> [Questions to answer]:
1. From the exhibition description, quote the part that opens with the words containing "Using the photograph" and closes with "communities and homelands.".
2. Condense the paragraph in the exhibition description that begins "Imposed upon Navajo people in the 1930s" into a shorter version that keeps its main facts.

##### Extract provided #####

Co-curators: Dr. Jennifer Denetdale (Diné) and Lillia McEnaney

**Opening Reception: Saturday, May 4, 2024, from 3-5 pm. Exhibition co-curator Dr. Denetdale will give a brief lecture from 3:30-4 pm, and refreshments will be provided.**

Using the photograph as a site of inquiry, this exhibition examines the impact of U.S. Indian Commissioner John Collier’s brutal Navajo Livestock Reduction Program on Diné communities and homelands.

Imposed upon Navajo people in the 1930s, this federal program proposed to eliminate over half of Diné livestock herds. Against the backdrop of the Dust Bowl and the Hoover Dam, livestock reduction was an extreme response to reports of over-grazing throughout Diné Bikéyah, the Navajo homeland. Collier’s policies were carried out in ignorance of Diné land management practices and community needs. Imprisoned for resisting, Diné people were forced to watch their livelihoods decimated as their sacred animals were taken from them. Livestock reduction resulted in widespread, harmful, and long-term sociocultural, environmental, economic, and political changes throughout Diné Bikéyah.

##### Input data #####

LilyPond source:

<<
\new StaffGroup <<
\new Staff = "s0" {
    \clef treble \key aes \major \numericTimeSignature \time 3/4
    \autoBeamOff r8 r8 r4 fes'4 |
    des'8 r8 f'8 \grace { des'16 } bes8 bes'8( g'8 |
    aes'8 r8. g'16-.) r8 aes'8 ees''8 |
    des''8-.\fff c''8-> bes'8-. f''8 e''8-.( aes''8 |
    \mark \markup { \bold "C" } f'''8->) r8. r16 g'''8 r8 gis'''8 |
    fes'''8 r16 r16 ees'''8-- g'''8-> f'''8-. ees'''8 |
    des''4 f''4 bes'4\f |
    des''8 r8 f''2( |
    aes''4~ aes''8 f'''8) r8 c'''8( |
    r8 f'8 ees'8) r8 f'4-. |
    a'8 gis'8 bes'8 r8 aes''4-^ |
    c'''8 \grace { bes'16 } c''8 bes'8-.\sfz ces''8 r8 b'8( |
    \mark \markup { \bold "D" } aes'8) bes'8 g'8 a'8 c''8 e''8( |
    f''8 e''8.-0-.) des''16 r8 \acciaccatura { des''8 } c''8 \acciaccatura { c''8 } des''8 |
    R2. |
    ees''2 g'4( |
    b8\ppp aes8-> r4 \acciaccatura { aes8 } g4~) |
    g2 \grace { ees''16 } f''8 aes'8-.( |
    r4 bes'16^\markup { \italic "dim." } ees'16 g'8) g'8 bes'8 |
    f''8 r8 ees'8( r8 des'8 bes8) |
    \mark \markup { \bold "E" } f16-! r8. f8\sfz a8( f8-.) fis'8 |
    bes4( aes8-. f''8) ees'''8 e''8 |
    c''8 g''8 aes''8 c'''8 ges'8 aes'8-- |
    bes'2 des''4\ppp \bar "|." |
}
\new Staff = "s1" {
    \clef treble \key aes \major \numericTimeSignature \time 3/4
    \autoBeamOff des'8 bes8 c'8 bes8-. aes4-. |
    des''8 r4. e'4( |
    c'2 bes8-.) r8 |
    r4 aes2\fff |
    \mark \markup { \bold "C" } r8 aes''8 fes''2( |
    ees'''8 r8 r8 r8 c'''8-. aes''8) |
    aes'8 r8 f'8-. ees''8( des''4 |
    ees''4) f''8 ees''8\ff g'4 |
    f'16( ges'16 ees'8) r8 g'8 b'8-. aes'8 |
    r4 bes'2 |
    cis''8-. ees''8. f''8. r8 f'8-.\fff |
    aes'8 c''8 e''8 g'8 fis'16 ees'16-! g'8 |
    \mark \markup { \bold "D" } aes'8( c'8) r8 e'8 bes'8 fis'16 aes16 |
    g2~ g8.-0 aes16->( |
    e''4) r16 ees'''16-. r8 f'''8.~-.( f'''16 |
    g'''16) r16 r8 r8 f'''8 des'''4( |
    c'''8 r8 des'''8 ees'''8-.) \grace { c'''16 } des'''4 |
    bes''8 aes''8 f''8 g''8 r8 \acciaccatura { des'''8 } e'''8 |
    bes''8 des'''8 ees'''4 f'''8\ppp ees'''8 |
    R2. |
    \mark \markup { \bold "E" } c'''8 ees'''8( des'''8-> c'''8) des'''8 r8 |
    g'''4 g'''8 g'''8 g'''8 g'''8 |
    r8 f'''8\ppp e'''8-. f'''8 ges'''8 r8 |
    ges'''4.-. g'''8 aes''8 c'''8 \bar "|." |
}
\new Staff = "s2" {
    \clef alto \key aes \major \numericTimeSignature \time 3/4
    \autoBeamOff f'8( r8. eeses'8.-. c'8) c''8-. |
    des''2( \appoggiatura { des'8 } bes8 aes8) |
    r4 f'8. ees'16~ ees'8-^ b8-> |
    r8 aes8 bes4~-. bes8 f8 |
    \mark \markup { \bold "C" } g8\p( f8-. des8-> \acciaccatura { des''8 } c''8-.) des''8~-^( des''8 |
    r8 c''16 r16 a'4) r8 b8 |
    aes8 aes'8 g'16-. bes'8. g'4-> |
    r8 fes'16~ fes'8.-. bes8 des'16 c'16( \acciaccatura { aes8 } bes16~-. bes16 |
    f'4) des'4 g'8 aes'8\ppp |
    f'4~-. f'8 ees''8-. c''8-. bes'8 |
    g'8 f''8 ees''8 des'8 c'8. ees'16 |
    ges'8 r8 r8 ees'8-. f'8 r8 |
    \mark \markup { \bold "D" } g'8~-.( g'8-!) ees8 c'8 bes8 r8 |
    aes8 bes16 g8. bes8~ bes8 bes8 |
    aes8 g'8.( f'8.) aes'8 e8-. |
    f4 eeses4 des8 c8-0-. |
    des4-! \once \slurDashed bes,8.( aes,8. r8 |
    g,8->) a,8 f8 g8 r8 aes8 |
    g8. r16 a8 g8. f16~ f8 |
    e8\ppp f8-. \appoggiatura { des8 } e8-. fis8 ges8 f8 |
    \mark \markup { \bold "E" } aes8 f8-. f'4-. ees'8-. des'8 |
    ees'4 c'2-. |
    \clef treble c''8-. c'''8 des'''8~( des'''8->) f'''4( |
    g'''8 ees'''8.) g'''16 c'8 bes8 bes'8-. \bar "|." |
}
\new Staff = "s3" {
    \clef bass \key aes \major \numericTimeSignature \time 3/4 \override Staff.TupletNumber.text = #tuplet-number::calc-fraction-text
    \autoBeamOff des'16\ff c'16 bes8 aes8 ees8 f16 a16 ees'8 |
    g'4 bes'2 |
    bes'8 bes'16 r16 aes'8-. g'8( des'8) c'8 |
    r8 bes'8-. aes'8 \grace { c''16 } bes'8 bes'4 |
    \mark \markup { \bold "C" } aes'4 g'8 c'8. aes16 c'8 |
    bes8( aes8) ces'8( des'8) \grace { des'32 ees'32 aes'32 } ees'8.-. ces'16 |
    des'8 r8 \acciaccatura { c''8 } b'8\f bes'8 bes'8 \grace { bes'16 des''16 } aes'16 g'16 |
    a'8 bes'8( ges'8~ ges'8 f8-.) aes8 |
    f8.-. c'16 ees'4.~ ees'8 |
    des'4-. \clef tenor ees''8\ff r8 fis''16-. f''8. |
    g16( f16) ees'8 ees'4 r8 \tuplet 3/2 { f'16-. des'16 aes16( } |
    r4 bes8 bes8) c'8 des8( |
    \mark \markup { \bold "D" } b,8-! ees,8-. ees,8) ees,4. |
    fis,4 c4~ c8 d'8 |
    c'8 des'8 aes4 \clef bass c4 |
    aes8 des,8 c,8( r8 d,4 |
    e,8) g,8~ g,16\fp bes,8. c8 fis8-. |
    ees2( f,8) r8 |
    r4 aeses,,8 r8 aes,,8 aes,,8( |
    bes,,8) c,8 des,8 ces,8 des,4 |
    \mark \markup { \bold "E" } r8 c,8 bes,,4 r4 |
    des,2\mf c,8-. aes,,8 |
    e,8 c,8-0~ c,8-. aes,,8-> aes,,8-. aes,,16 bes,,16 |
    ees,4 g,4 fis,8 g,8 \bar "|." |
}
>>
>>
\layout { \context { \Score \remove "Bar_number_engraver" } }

#####

> [Solutions for each task]:
1.
Using the photograph as a site of inquiry, this exhibition examines the impact of U.S. Indian Commissioner John Collier’s brutal Navajo Livestock Reduction Program on Diné communities and homelands.

2. In the 1930s, a federal program sought to eliminate over half of Diné livestock herds. It was an extreme response to reports of over-grazing in Diné Bikéyah, the Navajo homeland, set against the Dust Bowl and the Hoover Dam. Collier's policies ignored Diné land management practices and community needs. Those who resisted were imprisoned, and Diné people saw their livelihoods destroyed as their sacred animals were taken. The program caused widespread, harmful, long-term sociocultural, environmental, economic, and political changes across Diné Bikéyah.